Tesla AI Day
Table of Contents
https://www.youtube.com/watch?v=j0z4FweCy4M
Cache feature maps on disk
- shared back-bone + multiple heads;
- back-bone output feature maps are cached on disk;
- fine-tune heads based on cached features.
Late fusion -> early fusion
- vector space: 3d space, 2d birds-eye view From the later slides (Multi-Cam Features HxWxCxT 20x80x256x60), this vector space seems to be an ego-centric 2d birds-eye view
- Late fusion Detection on 2d images and then back-project to 3d
- early fusion: not so early back-bone on each 2d image; fuse to vector space; heads on vector space
Transformer for fuse / back-project
- each image provides keys and values
- positional encoded 3d grid / 2d birds-eye view grid are the queries
- Transformer is doing the data-dependent back-project part
Camera rectify
- It sounds like correct the camera orientation error during installation by software composition.
- This is before everything.
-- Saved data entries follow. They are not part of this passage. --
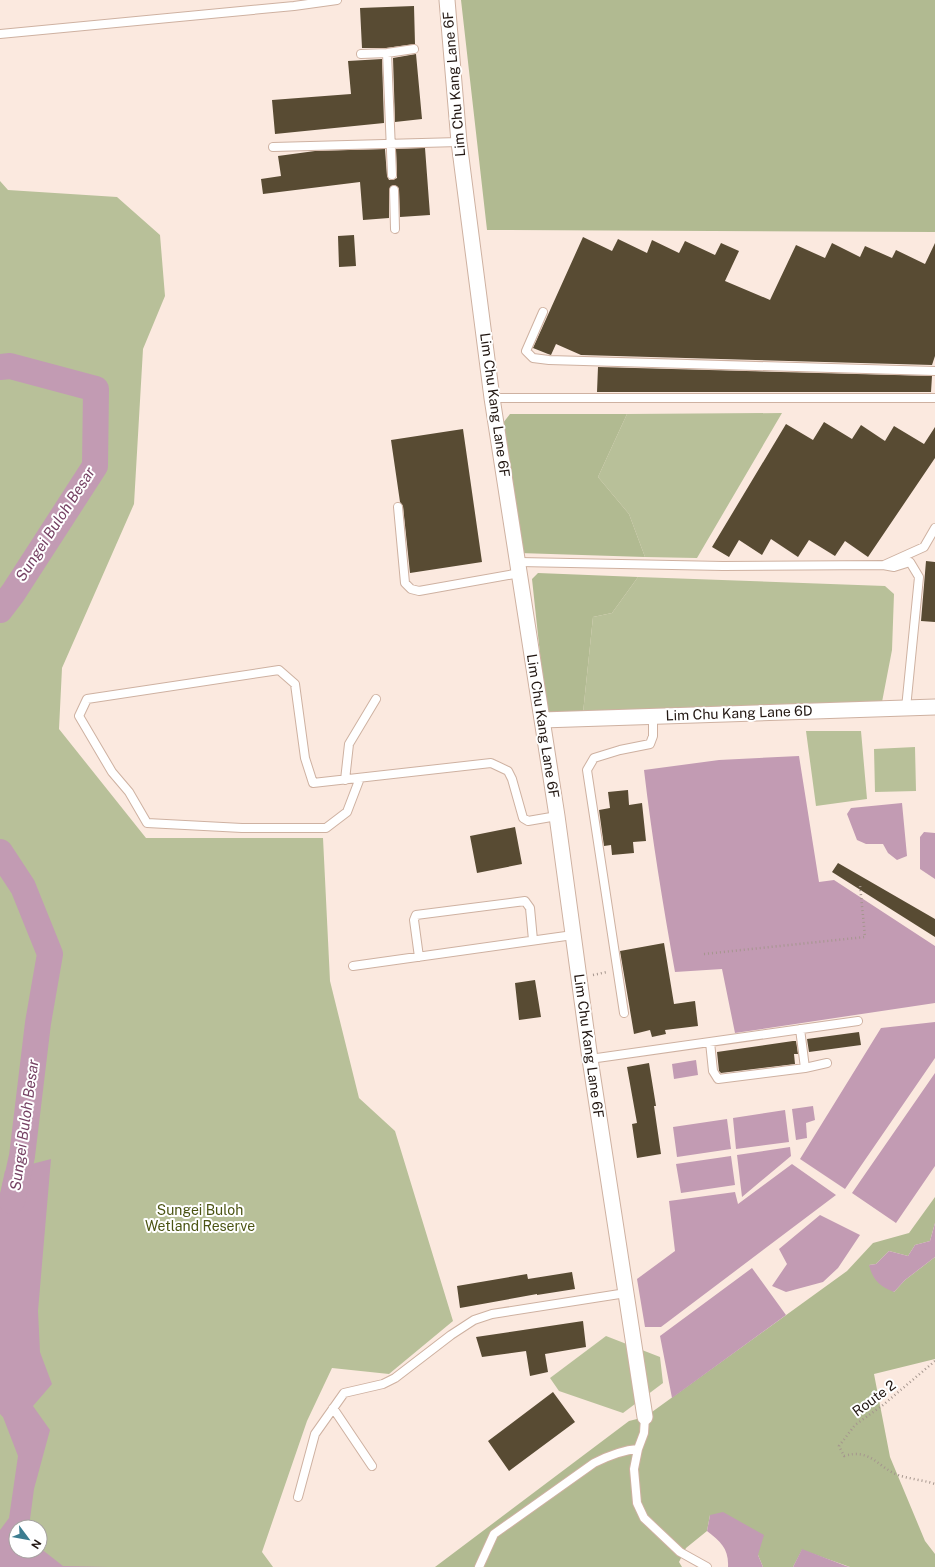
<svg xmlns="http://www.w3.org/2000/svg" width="935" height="1567" viewBox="0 0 935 1567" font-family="'Public Sans',sans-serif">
<rect width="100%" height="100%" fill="#fbe9df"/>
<!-- green -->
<path fill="#b8c099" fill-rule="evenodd" d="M0 181 8 190 117 197 160 235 165 296 143 349 134 504 62 668 59 729 146 838H323L330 981 359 1098 395 1131 453 1321 389 1374 332 1368 307 1421 262 1552 273 1567H0ZM16 1527H40V1551H16Z
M782 413 697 558 645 557 629 514 598 477 627 414Z
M638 577 885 586 894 594 892 650 882 702 583 713 593 617 612 613Z
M806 731H861L867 799 816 806Z
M915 747 916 791 875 792 874 749Z
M606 1336 660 1357 663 1383 623 1413 559 1391 550 1378Z"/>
<!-- forest -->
<path fill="#b1ba91" d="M461 0H935V232L487 230Z
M510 414H627L598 477 629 514 645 557 519 553 503 423Z
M538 573 638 577 612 613 593 617 583 713 553 714 546 710 532 579Z
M935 1197V1223L930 1241 915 1245 908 1256 889 1251 876 1264 869 1265 894 1292 905 1280 935 1257V1359L874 1374 890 1457 925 1541 935 1554V1567H850L802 1550 793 1567H763L758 1555 710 1515 707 1531 686 1548 679 1562 682 1567H435L629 1421 645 1417 847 1271 873 1243 909 1233Z"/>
<!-- water -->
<path fill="#c29bb3" d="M799 756 819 882 834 880 935 946V1003L735 1033 722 969 675 972C663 905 652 838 644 770L719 760Z
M902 803 907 856 897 860 888 853 883 844H866L857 840 847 814 851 808Z
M924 832 935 833V879L920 869V837Z
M935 1022V1058L845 1189 800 1159 881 1028Z
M696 1060 698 1075 674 1079 672 1064Z
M935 1073V1166L896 1223 852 1193Z
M813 1106 815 1120 806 1123 807 1138 796 1140 792 1109Z
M785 1110 789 1142 736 1149 733 1118Z
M727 1119 731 1149 677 1157 673 1127Z
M790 1147 791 1156 742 1197 737 1155Z
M731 1156 735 1185 681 1193 676 1164Z
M51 1159 38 1311 40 1352 52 1384 33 1406 50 1430 34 1489 29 1527H16V1551H40V1548L63 1566 109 1567H0V1530L9 1518 18 1456 3 1417 0 1414V1194L5 1171Z
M792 1164 836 1195 661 1327H645L637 1279 675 1251 669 1201 735 1192 738 1204Z
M820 1215 860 1235 838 1268 823 1282 786 1292 772 1286 787 1264 779 1249Z
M935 1223V1257L905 1280 894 1292C879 1286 873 1280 869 1265L876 1264 889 1251 908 1256 915 1245 930 1241Z
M752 1268 786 1315 672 1398 660 1336Z
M723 1512 764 1535 758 1555 763 1567H728C729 1549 721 1542 707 1531L710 1515Z
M802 1549 846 1566 850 1567H793Z"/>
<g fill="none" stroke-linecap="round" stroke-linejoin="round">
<!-- river -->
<path stroke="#c29bb3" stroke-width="26" d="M0 367 10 366 96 389 95 466 13 593 0 610
M0 852 23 887 50 954 38 1023 22 1156 12 1201"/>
</g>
<!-- building -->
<path fill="#584b33" d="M414 6 415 44 386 48H362L360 8Z
M416 54 422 119 395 122 393 58Z
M382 59 384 123 275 134 272 100 351 94 348 61Z
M425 148 430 215 400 217 399 189 398 187 394 185 391 186 389 190V218L363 220 360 182 263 194 261 179 281 176 278 156 315 151 385 149 387 176 389 180H393L397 178V175L396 149Z
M354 235 356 266 339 267 338 236Z
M583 237 612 251 618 239 647 253 652 240 679 253 685 241 715 255 721 243 739 251 725 281 770 300 796 245 825 258 832 243 860 257 865 246 892 258 896 250 925 264 935 243V356L932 365 581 355 556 344 551 355 548 354 533 348Z
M598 367 932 376 931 392H597Z
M824 422 852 439 861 425 885 441 894 426 924 444 935 427V458L868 557 845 541 835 556 809 540 798 557 771 539 762 555 739 540 729 557 712 547 786 424 813 440Z
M463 429 482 562 410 573 403 506 400 502 391 440Z
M926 561 935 562V622L921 621Z
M628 790 629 805 642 803 646 841 633 842 634 853 612 855 611 845 604 846 599 810 610 808 608 792Z
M515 827 522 864 477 873 470 836Z
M838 863 935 919V937L832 872Z
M664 943 674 1004 695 1001 698 1026 665 1030 666 1034 652 1037 650 1030 634 1034 620 951Z
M535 980 541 1017 519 1020 515 983Z
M859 1032 861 1045 809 1052 807 1039Z
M793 1041H796L798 1054H794L795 1064 721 1073 719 1071 717 1052Z
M649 1063 656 1106H654L661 1154 637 1158 632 1124 637 1123 627 1067Z
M572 1272 575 1289 537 1295V1294L460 1308 457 1286 527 1274 528 1279Z
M583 1321 586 1347 545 1354 548 1372 530 1376 526 1351 482 1357 476 1337Z
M553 1392 575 1422 509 1471 488 1441Z"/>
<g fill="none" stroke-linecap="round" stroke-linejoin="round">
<defs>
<path id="lane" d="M0 34 294 6 337 0
M387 53 392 175
M361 54 387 53 414 49
M273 147 459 142
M394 190 395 229
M543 312 526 351 533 358 549 360 935 371
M492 398H935
M398 507 405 583 411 589 419 591 520 573
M519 562 723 566 883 565 894 567 910 562 919 577 906 708
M884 565 924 547 935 528
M360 778 347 812 326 828H242L147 823 129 792 112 772 79 716 87 699 279 670 295 684 305 758 313 783 491 763 508 771 512 779 523 818 528 821 557 816
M345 780 349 744 376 699
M419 957 414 920 416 915 525 901 530 908 533 940
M353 966 573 935
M624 1013 587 770 594 758 620 750 650 744 653 736V716
M800 1029 805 1068
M710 1042 713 1071 718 1079 805 1068 827 1063
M590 1059 858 1021
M333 1408 372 1466
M645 1417 644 1433 638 1449 634 1469 637 1503 644 1518 680 1552 707 1567
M298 1497 315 1434 344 1393 383 1384 395 1378 451 1335 474 1320 492 1314 626 1293
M479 1567 494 1534 594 1463C608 1456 622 1450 638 1449"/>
<path id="street" d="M447 0 459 142 492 398 557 816 590 1059 645 1417
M542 720 935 707"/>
</defs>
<!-- lane casing -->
<use href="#lane" stroke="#ceb1a1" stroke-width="10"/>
<!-- street casing -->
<use href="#street" stroke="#ceb1a1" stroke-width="17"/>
<!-- path -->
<path stroke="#a5968e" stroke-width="2.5" stroke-dasharray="1 3" stroke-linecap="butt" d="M704 954 865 937 860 885
M593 975 607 972
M935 1361 883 1405 855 1425 839 1446 844 1456C871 1448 877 1467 898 1475 910 1479 923 1480 935 1484"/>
<!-- lane -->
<use href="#lane" stroke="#fff" stroke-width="8"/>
<!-- street -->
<use href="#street" stroke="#fff" stroke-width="15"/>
</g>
<g text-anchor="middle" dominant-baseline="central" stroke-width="4" stroke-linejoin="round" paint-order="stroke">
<!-- street labels -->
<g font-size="14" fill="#231813" stroke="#fff">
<text transform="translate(454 84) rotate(-95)">Lim Chu Kang Lane 6F</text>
<text transform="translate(495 405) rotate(82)">Lim Chu Kang Lane 6F</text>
<text transform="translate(739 713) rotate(-2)">Lim Chu Kang Lane 6D</text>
<text transform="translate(543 726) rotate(81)">Lim Chu Kang Lane 6F</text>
<text transform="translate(589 1046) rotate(82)">Lim Chu Kang Lane 6F</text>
<text transform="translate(874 1398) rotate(-37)">Route 2</text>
</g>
<!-- park labels -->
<g font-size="14" fill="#4b5413" stroke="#fff">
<text x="200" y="1210">Sungei Buloh<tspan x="200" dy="16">Wetland Reserve</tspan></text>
</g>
<!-- water labels -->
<g font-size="15" font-style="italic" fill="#754163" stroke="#fff">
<text transform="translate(55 524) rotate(-57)">Sungei Buloh Besar</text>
<text transform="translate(24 1125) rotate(-82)">Sungei Buloh Besar</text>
</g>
</g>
<!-- north arrow -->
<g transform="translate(28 1539) rotate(122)"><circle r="19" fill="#ffffff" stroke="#a7a3a1"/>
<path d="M0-3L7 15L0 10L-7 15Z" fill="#3c7d90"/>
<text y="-6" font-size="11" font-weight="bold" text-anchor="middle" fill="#231813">N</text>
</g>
</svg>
It is like pre-processing.
Video Queue
- Queue is going into an RNN.
- Features: Kinematics(velocity and acceleration) + vector space features + positional encodings
- time queue: push stuff in every certain time
- spatial queue: push stuff in when the car travels a certain distance.
- This can be thought as fusing time and space. And it is a late fusion again. The future direction is to do early fusion using optical flow / cost volume??
Spatial RNN
- This sounds like a larger/global 2d birds-eye view which is not ego-centric.
- And you only update the area that the car can "see" in its ego-centric vector space.
- However, how large is this non-ego-centric birds-eye view is unknown. And how this large tensor can be stored in memory is unknown.